Thorac Cardiovasc Surg 2013; 61(08): 731-732
DOI: 10.1055/s-0033-1348318
Letter to the Editor
Georg Thieme Verlag KG Stuttgart · New York

Preoperative Aspirin Discontinuation Management and Bleeding Outcome in Elective Coronary Artery Surgery

Mate Petricevic
1  Department of Cardiac Surgery, University Hospital Center Zagreb, School of Medicine University of Zagreb, Zagreb, Croatia
,
Bojan Biocina
1  Department of Cardiac Surgery, University Hospital Center Zagreb, School of Medicine University of Zagreb, Zagreb, Croatia
,
Ivica Safradin
1  Department of Cardiac Surgery, University Hospital Center Zagreb, School of Medicine University of Zagreb, Zagreb, Croatia
,
Hrvoje Gasparovic
1  Department of Cardiac Surgery, University Hospital Center Zagreb, School of Medicine University of Zagreb, Zagreb, Croatia
› Author Affiliations
Further Information

Publication History

17 April 2013

13 May 2013

Publication Date:
21 November 2013 (online)

We read with great interest the recently published study by Al-Lawati et al.[1] The purpose of the study was to assess if continuation of aspirin influences bleeding complications following coronary artery bypass grafting (CABG). With respect to preoperative aspirin administration, patients were divided into two groups: Group 1 with late aspirin discontinuation within 7 days before CABG and Group 2 with early discontinuation determined as aspirin withdrawal in more than 7 days before CABG.[1] Group 1 had significantly higher extent of postprotamine blood loss (p = 0.034), chest tube output (p = 0.001), and had consumed more blood products than Group 2 (p = 0.01).[1] Preoperatively, patients were randomly allocated into either group at the outpatient clinic, thus making study interventional rather than observational in nature.

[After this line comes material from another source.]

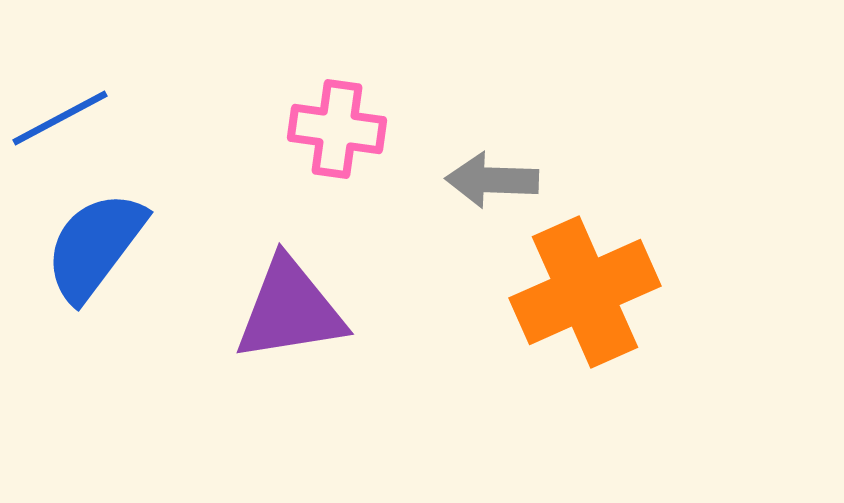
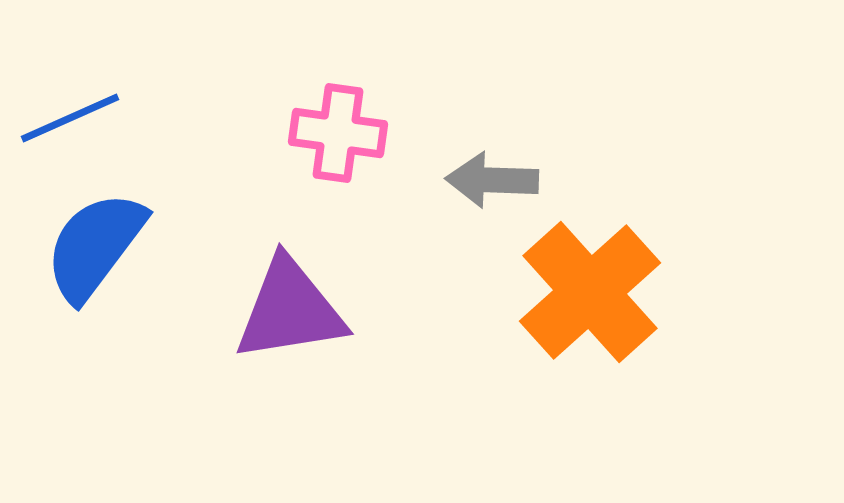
blue line: moved 10 px right; rotated 4 degrees clockwise
pink cross: moved 1 px right, 4 px down
orange cross: moved 5 px right; rotated 18 degrees counterclockwise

Strategies to prevent bleeding and transfusion outcomes are essential for the successful management of patients, however require comprehensive approach. The lack of objective quantification of platelet function constitutes a major drawback of the study. Expected inhibition of platelet function is not always achieved after aspirin administration. Therefore, the role of aspirin in group of patients receiving aspirin preoperatively should be evaluated in context of possible aspirin resistance. In our recent study,[2] we analyzed the proportion of patients with aspirin resistance, both pre- and postoperatively. Considering all CABG patients, we observed 31 of 99 (31.3%) patients with aspirin resistance preoperatively.[2] Postoperatively, we registered 46 of 99 (46.5%) CABG patients with aspirin resistance, suggesting platelet hyperactivity.[2] Noteworthy, we analyzed the presence of aspirin resistance with respect to the presence of diabetes as a comorbidity.[2] Postoperative evaluation of platelet function revealed 24 of 41 (58.5%) patients with aspirin resistance in the diabetic subgroup versus 22 of 58 (38%) in the nondiabetic subgroup, and the difference in proportion was found to be significant (p = 0.04).[2] Those findings could be of great interest to the authors because they reported very high prevalence of diabetics within study cohort,[1] in whom aspirin discontinuation before surgery might expose them to adverse ischemic events. The role of preoperative aspirin administration management should be evaluated in context of both bleeding and ischemic events. One limitation of this study by Al-Lawati et al[1] was the lack of data on preoperative adverse events comparison between groups. It would be valuable to compare major adverse cardiac event outcome between two groups in preoperative phase.

On contrary, there is evidence that certain patients have an accentuated response to the usual doses of preoperative aspirin that may result in increased perioperative blood loss[3] despite intraoperative administration of antifibrinolytics. At our department, we regularly administer a dose of 1 g tranexamic acid (TA) at the induction of anesthesia and after protamine administration.[3] In our experience, although useful, TA per se is insufficient to optimize bleeding and transfusion outcomes[3] because we observed excessive bleeding in our cohort, which was found to correlate with weak platelet function. The use of point-of-care suitable platelet function analyzers seem to be reasonable in this field. By platelet function assessment, it is possible to distinguish patients with residual platelet reactivity following aspirin administration, thus proclivity to ischemic events, from group with accentuated response to aspirin, therefore, proclivity to excessive bleeding. For patients undergoing CABG, individually tailored aspirin administration management based on platelet function test results, pre- and postoperatively, can reduce both bleeding and ischemic events.

We congratulate the authors on their elegant and timely research.